How To Configure Scaling For A Deployment#

Introduction#

This guide explains how to set up autoscaling for model deployments using either the web UI or the Python API.

Deployments use Knative Pod Autoscaler (KPA) to automatically scale the number of replicas based on traffic. Autoscaling enables the deployment to use resources more efficiently, by growing and shrinking the allocated resources according to its actual, real-time usage.

See Scale metrics and Scaling parameters for details on the available scaling options.

Web UI#

Step 1: Create new deployment#

If you have at least one model already trained and saved in the Model Registry, navigate to the deployments page by clicking on the Deployments tab on the navigation menu on the left.

Once in the deployments page, you can create a new deployment by either clicking on New deployment (if there are no existing deployments) or on Create new deployment it the top-right corner. Both options will open the deployment creation form.

Step 2: Go to advanced options#

A simplified creation form will appear including the most common deployment fields from all available configurations. Autoscaling is part of the advanced options of a deployment. To navigate to the advanced creation form, click on Advanced options.

Advance options — Advanced options. Go to advanced deployment creation form

Step 3: Configure autoscaling#

In the Autoscaling section of the advanced form, you can configure the scaling parameters for the predictor and/or the transformer (if available). You can set the scale metric, target value, minimum and maximum instances, as well as the panic and stable window parameters.
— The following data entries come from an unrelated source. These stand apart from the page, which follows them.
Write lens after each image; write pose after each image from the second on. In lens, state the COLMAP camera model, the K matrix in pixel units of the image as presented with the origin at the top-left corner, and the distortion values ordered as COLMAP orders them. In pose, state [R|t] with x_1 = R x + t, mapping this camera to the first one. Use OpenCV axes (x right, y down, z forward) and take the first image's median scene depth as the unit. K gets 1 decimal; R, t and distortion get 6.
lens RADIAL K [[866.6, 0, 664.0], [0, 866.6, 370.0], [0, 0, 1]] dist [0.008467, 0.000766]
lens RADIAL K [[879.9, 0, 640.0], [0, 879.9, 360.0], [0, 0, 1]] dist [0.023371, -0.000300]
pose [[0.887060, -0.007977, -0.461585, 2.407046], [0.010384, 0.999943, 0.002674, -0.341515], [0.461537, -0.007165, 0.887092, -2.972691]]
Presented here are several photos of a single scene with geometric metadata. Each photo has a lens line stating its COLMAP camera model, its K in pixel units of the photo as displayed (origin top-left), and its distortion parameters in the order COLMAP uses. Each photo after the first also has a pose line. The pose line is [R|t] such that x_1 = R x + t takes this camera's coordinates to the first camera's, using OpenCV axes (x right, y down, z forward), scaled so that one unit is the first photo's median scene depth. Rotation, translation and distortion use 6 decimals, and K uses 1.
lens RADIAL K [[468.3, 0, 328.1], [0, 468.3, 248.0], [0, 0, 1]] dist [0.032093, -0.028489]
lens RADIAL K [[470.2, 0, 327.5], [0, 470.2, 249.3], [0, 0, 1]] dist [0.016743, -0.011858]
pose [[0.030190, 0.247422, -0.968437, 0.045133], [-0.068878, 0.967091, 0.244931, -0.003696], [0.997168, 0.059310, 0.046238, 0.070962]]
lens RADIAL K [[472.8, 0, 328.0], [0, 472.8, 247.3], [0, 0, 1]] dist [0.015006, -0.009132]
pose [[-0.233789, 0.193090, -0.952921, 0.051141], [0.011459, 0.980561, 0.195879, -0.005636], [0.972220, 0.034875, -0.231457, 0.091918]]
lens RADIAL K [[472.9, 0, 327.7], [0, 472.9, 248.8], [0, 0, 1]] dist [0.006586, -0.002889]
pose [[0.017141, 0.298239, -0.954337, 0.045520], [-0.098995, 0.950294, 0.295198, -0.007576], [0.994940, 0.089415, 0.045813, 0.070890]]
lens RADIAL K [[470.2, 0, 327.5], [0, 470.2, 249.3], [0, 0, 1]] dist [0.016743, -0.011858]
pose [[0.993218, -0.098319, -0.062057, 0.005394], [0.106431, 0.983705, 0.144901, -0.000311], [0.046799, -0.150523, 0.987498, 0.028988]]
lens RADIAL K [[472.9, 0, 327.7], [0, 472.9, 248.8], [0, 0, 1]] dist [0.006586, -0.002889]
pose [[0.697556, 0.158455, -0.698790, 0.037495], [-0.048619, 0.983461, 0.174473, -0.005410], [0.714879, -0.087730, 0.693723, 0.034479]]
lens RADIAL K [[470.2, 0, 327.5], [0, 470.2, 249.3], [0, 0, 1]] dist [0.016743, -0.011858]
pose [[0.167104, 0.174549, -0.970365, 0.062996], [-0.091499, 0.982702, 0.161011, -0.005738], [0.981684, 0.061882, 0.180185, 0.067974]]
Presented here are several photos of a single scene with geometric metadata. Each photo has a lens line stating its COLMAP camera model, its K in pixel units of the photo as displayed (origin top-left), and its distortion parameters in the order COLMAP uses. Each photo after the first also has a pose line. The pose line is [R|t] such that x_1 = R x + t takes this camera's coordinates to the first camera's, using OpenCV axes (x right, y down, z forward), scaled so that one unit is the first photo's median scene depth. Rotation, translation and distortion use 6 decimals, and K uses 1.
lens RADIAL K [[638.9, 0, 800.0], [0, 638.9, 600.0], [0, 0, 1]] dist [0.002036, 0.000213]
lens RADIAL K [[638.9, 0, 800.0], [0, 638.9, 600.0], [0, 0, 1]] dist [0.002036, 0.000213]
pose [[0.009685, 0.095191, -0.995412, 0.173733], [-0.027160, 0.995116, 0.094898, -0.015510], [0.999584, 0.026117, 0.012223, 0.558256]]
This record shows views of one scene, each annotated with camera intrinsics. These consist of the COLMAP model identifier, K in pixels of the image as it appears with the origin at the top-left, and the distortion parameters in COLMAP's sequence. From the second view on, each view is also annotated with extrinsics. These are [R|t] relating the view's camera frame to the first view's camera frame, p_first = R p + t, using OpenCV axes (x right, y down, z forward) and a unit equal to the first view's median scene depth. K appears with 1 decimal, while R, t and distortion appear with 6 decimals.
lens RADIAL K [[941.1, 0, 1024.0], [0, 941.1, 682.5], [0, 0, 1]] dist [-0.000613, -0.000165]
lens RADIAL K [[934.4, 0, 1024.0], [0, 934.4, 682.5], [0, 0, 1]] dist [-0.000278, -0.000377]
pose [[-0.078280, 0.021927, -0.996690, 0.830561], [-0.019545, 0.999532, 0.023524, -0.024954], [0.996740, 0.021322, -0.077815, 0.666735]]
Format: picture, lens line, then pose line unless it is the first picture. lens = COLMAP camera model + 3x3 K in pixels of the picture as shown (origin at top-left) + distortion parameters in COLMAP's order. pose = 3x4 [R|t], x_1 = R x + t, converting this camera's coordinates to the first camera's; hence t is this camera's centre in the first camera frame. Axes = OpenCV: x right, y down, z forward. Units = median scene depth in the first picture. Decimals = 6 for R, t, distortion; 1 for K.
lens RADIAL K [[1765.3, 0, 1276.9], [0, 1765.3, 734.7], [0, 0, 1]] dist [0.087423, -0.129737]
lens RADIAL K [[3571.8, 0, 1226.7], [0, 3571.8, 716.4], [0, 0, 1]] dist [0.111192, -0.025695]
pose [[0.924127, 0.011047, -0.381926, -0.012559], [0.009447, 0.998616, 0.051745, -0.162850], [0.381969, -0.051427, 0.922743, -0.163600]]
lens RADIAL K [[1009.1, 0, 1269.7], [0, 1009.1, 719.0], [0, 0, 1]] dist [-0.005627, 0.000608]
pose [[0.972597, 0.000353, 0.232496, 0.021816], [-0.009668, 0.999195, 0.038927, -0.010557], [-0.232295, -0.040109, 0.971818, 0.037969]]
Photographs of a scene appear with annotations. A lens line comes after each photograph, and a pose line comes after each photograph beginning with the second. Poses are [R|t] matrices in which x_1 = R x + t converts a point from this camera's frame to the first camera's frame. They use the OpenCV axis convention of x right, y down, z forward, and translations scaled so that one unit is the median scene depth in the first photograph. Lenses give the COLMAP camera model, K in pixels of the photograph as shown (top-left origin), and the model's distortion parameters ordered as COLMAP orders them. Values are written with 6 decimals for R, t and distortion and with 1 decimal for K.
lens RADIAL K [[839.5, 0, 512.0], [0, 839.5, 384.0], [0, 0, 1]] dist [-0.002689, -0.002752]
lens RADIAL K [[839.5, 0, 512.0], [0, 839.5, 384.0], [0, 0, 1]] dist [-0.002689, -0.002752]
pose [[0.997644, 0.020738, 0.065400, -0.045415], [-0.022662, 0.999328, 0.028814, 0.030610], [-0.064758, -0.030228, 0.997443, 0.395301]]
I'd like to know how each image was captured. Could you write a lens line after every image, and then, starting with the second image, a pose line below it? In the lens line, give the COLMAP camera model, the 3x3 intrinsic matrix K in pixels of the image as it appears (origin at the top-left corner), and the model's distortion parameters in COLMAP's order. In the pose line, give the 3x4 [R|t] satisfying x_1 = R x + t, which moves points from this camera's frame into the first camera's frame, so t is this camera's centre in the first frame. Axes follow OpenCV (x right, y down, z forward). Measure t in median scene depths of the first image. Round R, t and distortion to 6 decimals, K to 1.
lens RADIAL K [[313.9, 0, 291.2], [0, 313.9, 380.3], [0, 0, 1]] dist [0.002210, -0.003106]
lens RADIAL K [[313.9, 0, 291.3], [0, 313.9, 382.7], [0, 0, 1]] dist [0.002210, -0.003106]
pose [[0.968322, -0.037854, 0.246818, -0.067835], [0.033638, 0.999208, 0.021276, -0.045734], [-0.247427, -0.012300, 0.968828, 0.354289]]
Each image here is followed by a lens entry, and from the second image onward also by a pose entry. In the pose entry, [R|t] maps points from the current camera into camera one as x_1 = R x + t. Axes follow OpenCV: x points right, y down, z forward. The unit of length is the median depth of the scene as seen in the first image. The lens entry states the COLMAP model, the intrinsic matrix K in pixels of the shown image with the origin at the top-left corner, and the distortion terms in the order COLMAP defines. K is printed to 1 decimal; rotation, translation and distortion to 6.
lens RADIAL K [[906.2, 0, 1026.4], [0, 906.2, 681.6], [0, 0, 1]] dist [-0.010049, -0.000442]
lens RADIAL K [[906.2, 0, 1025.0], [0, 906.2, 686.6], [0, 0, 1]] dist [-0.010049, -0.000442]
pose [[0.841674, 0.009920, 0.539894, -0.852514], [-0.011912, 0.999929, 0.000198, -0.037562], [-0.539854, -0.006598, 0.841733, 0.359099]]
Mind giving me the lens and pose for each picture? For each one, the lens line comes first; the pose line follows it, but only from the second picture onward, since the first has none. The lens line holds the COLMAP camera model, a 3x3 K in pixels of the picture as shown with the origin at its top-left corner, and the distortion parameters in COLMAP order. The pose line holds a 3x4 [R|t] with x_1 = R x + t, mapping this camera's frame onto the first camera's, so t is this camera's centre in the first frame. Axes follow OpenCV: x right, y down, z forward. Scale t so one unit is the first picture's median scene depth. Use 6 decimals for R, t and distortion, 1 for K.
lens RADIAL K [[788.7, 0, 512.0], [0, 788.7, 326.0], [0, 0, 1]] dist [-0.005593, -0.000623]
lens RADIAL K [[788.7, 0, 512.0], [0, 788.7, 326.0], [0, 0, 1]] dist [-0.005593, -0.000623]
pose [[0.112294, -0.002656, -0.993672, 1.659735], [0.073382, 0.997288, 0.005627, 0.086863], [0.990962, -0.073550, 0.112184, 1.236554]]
Autoscaling configuration for the predictor and transformer components — Autoscaling configuration for the predictor and transformer

Once you are done with the changes, click on Create new deployment at the bottom of the page to create the deployment for your model.

Code#

Step 1: Connect to Hopsworks#

Python

import hopsworks


project = hopsworks.login()

# get Hopsworks Model Registry handle
mr = project.get_model_registry()

# get Hopsworks Model Serving handle
ms = project.get_model_serving()

Step 2: Define the predictor scaling configuration#

You can use the PredictorScalingConfig class to configure the scaling options according to your preferences. Default values for scaling metrics and parameters are listed in the Scale metrics and Scaling parameters sections above.

Python

from hsml.scaling_config import PredictorScalingConfig


predictor_scaling = PredictorScalingConfig(
    min_instances=1, max_instances=5, scale_metric="RPS", target=100
)

Step 3 (Optional): Define the transformer scaling configuration#

If a transformer script is also provided, you can use the TransformerScalingConfig class to configure the scaling options according to your preferences. Default values for scaling metrics and parameters are listed in the Scale metrics and Scaling parameters sections above.

Python

from hsml.scaling_config import TransformerScalingConfig


transformer_scaling = TransformerScalingConfig(
    min_instances=1, max_instances=3, scale_metric="CONCURRENCY", target=50
)

Step 4: Create a deployment with the scaling configuration#

Python

my_model = mr.get_model("my_model", version=1)

# optional
my_transformer = ms.create_transformer(
    script_file="Resources/my_transformer.py",
    scaling_configuration=transformer_scaling
)

my_deployment = my_model.deploy(
  scaling_configuration=predictor_scaling,
  # optional:
  transformer=my_transformer
)

API Reference#

PredictorScalingConfig

TransformerScalingConfig

Scale metrics#

The autoscaler supports two metrics to determine when to scale. See Knative autoscaling metrics for more details.

Scale Metric	Default Target	Description
RPS	200	Requests per second per replica
CONCURRENCY	100	Concurrent requests per replica

Scaling parameters#

The following parameters can be used to fine-tune the autoscaling behavior. See scale bounds, autoscaling concepts and scale-to-zero in the Knative documentation for more details.

Parameter	Default	Range	Description
`minInstances`	—	≥ 0	Minimum replicas (0 enables scale-to-zero)
`maxInstances`	—	≥ 1	Maximum replicas (cannot be less than min)
`panicWindowPercentage`	10.0	1–100	Panic window as percentage of stable window
`stableWindowSeconds`	60	6–3600	Stable window duration in seconds
`panicThresholdPercentage`	200.0	> 0	Traffic threshold to trigger panic mode
`scaleToZeroRetentionSeconds`	0	≥ 0	Time to retain pods before scaling to zero

Cluster-level constraints

Administrators can set cluster-wide limits on the maximum and minimum number of instances. When the minimum is set to 0, scale-to-zero is enforced for all deployments.